The men who plied this trade were called resurrectionists. Grave robbing was not a crime, per se, since the body was not considered property. While a man could be hung for poaching, he would not be hung for stealing a dead body, unless he also stole the personal effects of the corpse. It was a lucrative business and it is perhaps not entirely surprising that at some point some one would see the advantage of using the anatomists as a means of disposing of murder victims. The most celebrated case was that of Burke and Hare in Edinburgh.
Mrs. Hare was the owner of a cheap lodging house in which an elderly man died while still owing her money. To pay off this debt, Burke and Hare sold him to an anatomist for £7.10s. When another lodger fell very ill, Burke and Hare eased him on his way and sold his body for £10. In all they killed 16 people before they were discovered, and introduced a new verb into the English vocabulary: to burke. Burke was hung and dissected on 28 January 1829, Hare turned King’s evidence and was spared, and the anatomist to whom they sold the bodies, Knox, was never charged.

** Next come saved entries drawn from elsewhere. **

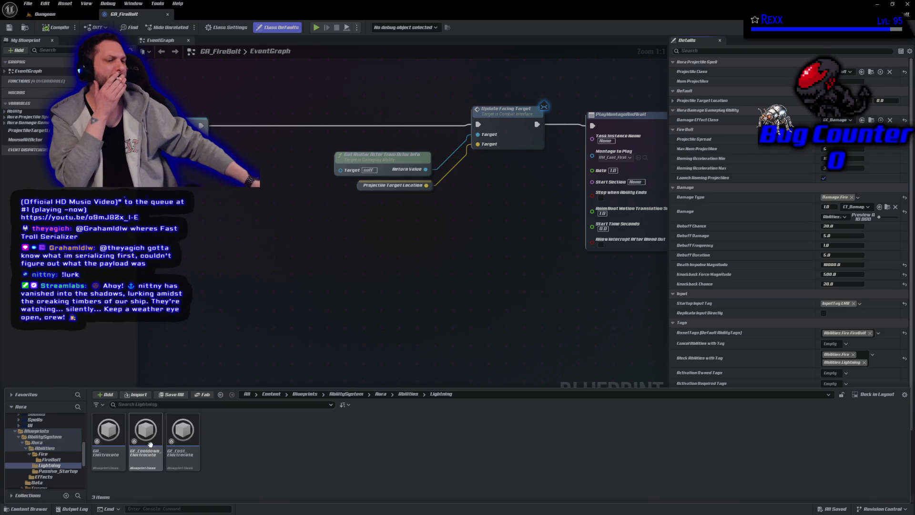
double_click(114, 457)
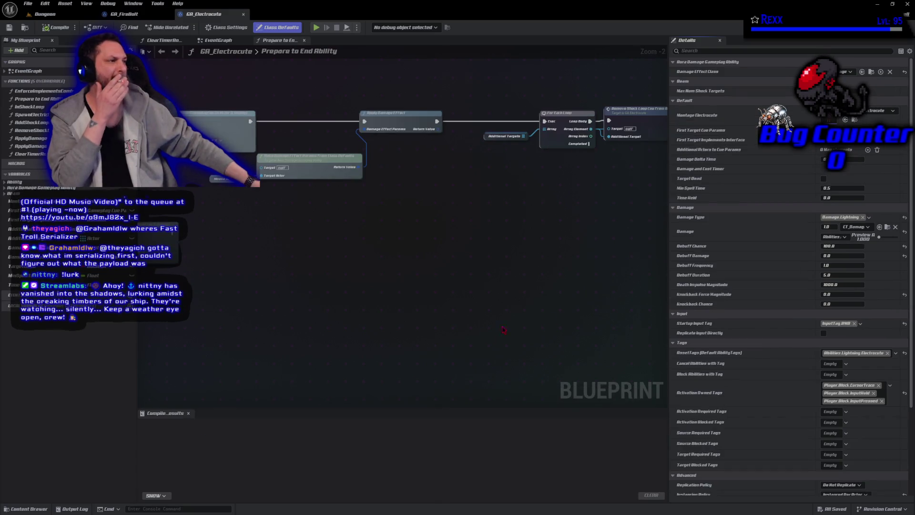
Step: Add Debuff.Stun to GA_Electrocute's Activation Blocked Tags and compile the blueprint
click(830, 425)
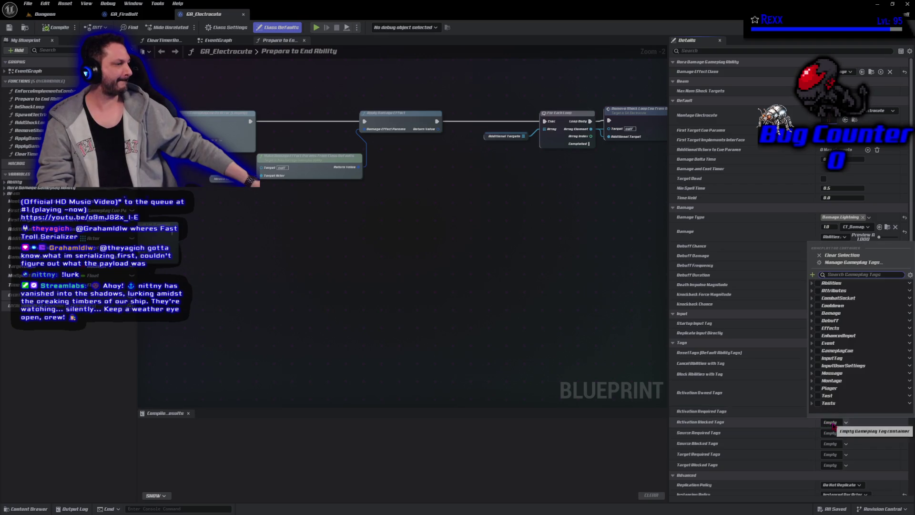
click(812, 321)
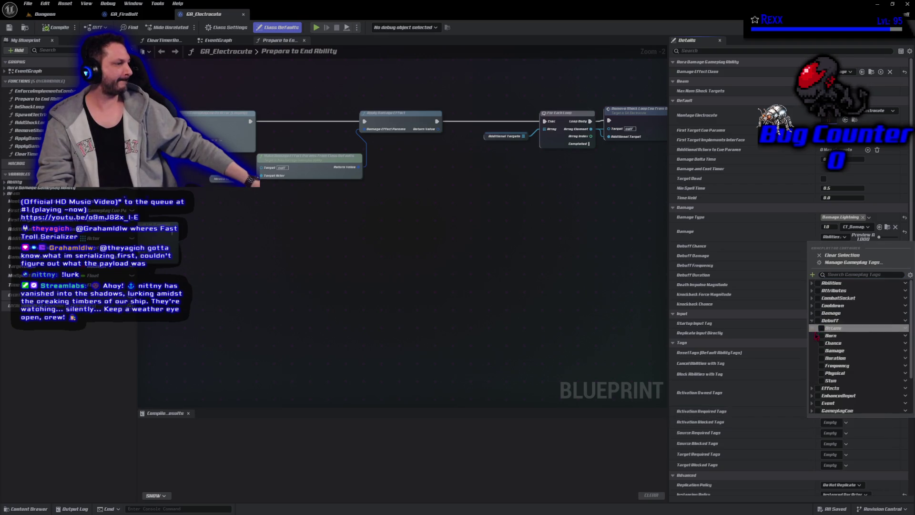
click(821, 380)
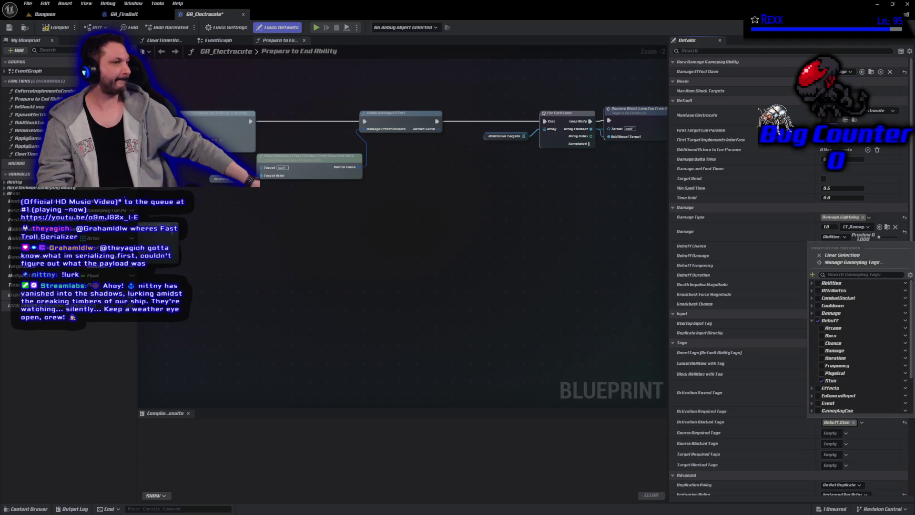
click(55, 27)
click(55, 27)
click(29, 4)
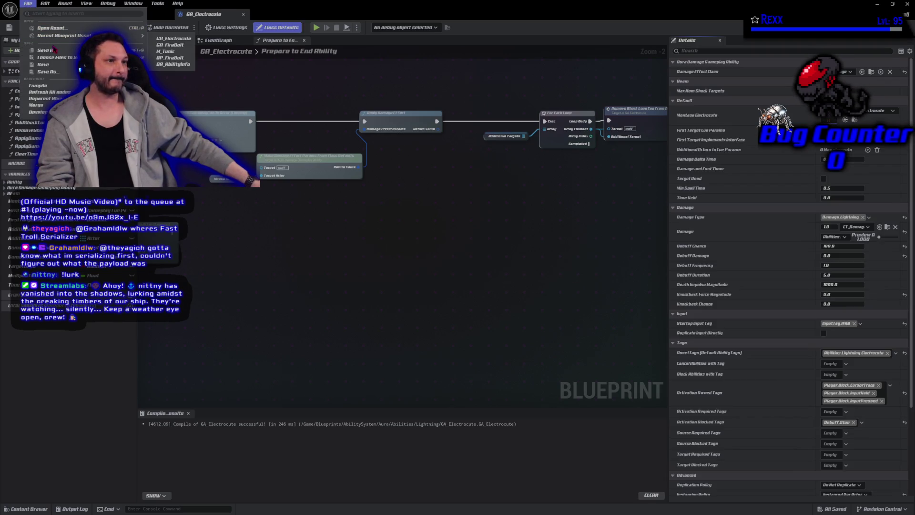
key(Escape)
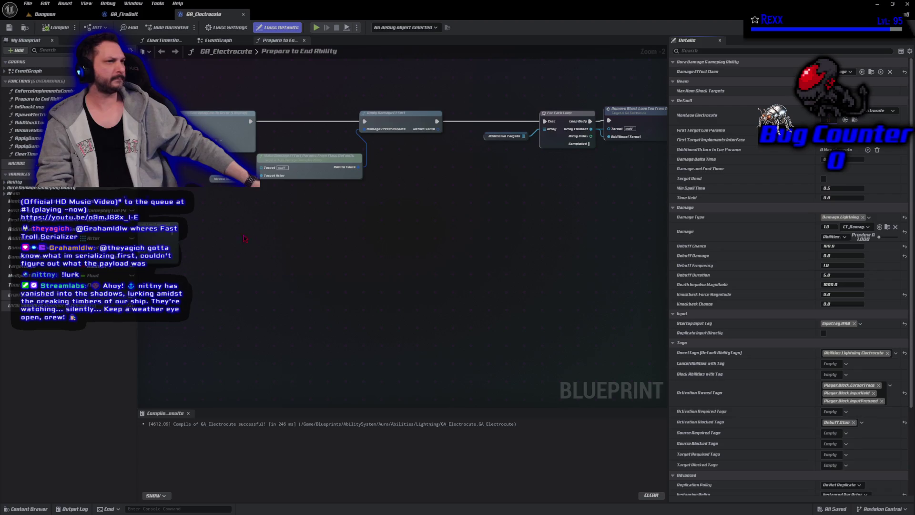
click(17, 509)
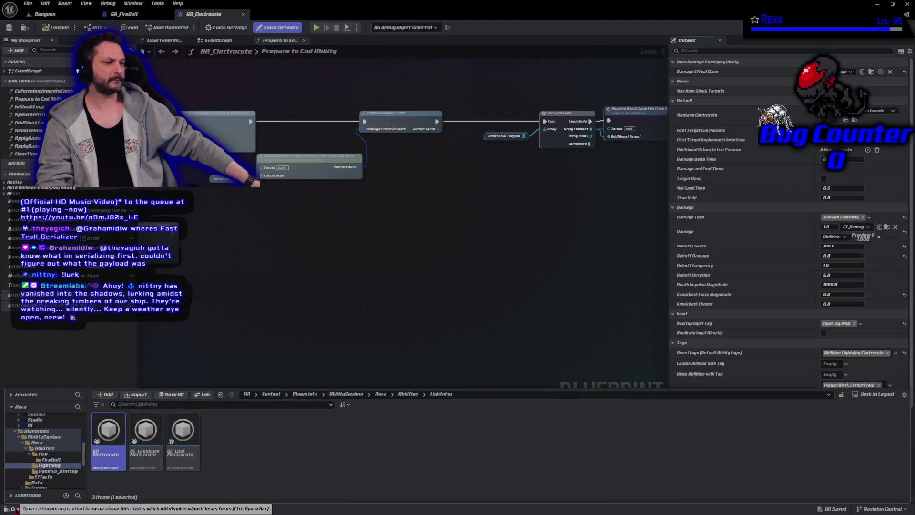
Step: Open the ABP_Aura animation blueprint from the Character/Aura folder
click(47, 448)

The first Anatomy Bill (Bill for preventing the Unlawful Disinterment of Human Bodies, and for Regulating Schools of Anatomy) was submitted to Parliament by Henry Warburton on 12 March 1829. It did not pass, partly because of its length, the fact that it used the word dissection and because it obviously singled out the poor as the primary source of bodies. In 1831 Bishop and Williams, the London Burkers, were discovered. They had been supplying bodies to schools for some time when they decided to help matters along. They confessed to killing three people before their trial, although on the eve of their execution on 5 December 1831, Williams supposedly confessed that the number was closer to sixty.
Warburton introduced his second Anatomy Bill ten days after their execution. This one was called simply A Bill for Regulating Schools of Anatomy, and the word dissection had been replaced with the phrase anatomical examination. It was shorter than his previous bill and though it still targeted the poor, it did not do so directly. It merely said that unless you or your executor or other lawful party expressly forbid it, your body was liable to undergo anatomical examination. It was eventually passed, but it did little to increase the supply of legitimate bodies. For the most part it simply cut out the middle man of the resurrectionist.

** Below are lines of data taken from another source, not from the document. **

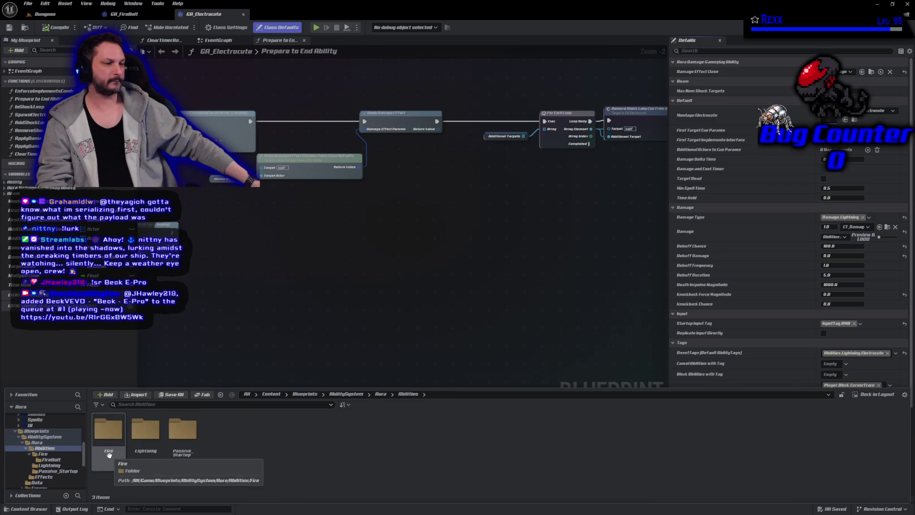
scroll(67, 465, down, 5)
scroll(66, 469, up, 3)
click(53, 464)
click(105, 455)
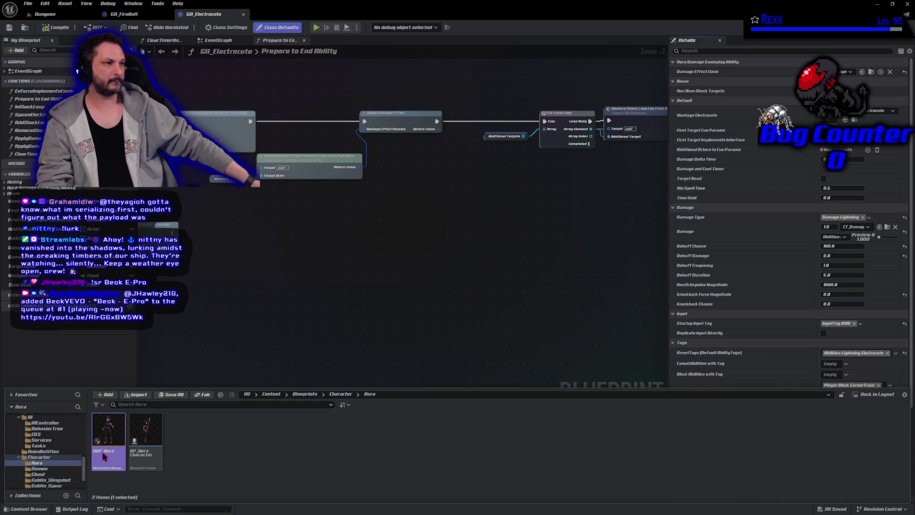
double_click(105, 455)
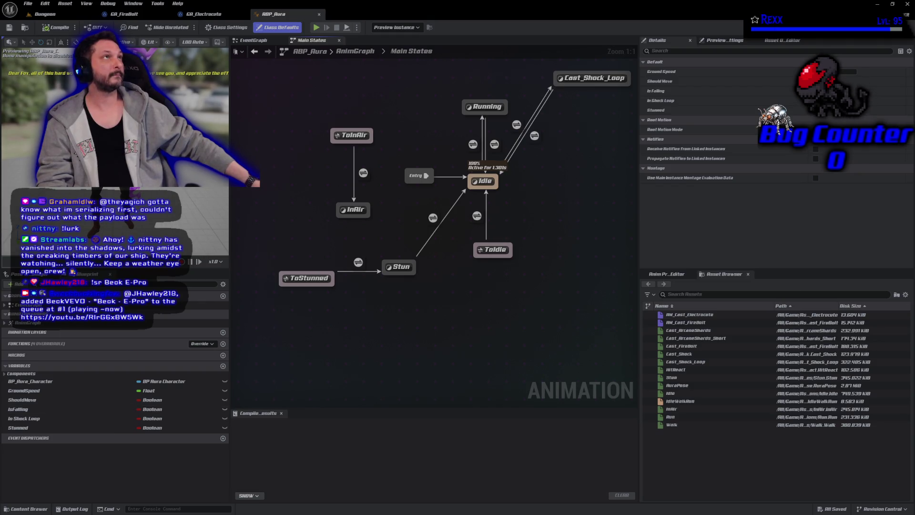
Step: Turn on Loop Animation for the Stun state's sequence player and compile ABP_Aura
double_click(400, 269)
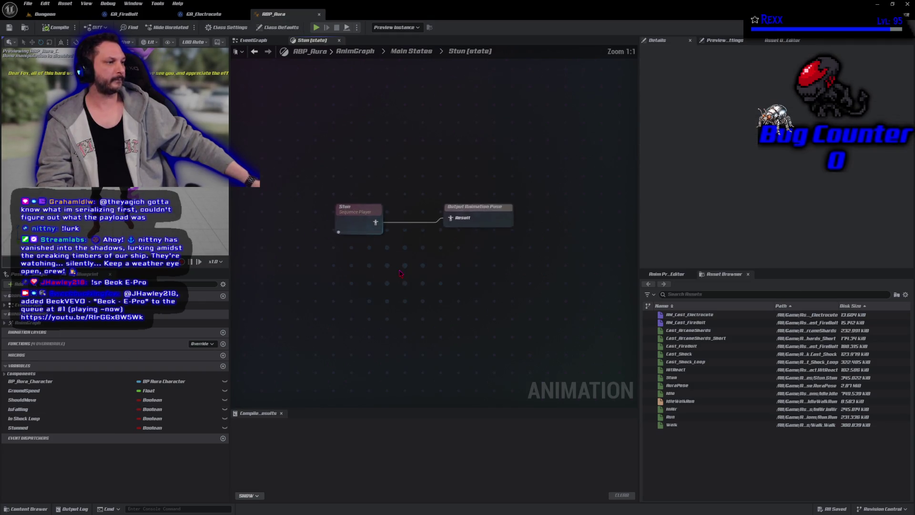
click(365, 224)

In this book, Ruth Richardson has given us a detailed social and political history of the events leading up to and surrounding the Anatomy Act using numerous primary sources including government documents, official reports, pamphlets and newspapers. She links it with a general change in attitudes towards the poor, culminating in the New Poor Laws, and stigmatizing poverty by connecting their deaths with a fate that had previously been reserved for criminals. She claims that it also lead to a societal fear among the poor of the pauper’s funeral, helping to spur the growth of burial clubs and friendly societies. In addition, the connection of work houses as suppliers of anatomists lead to a general mistrust of these institutions. Other factors that are mentioned are the corruption and nepotism of the Royal College of Surgeons, the establishment of the Lancet by Thomas Wakley as a means of promulgating medical knowledge and as a vehicle for medical reform and the role of the Benthamites in the passing of the Anatomy Act itself.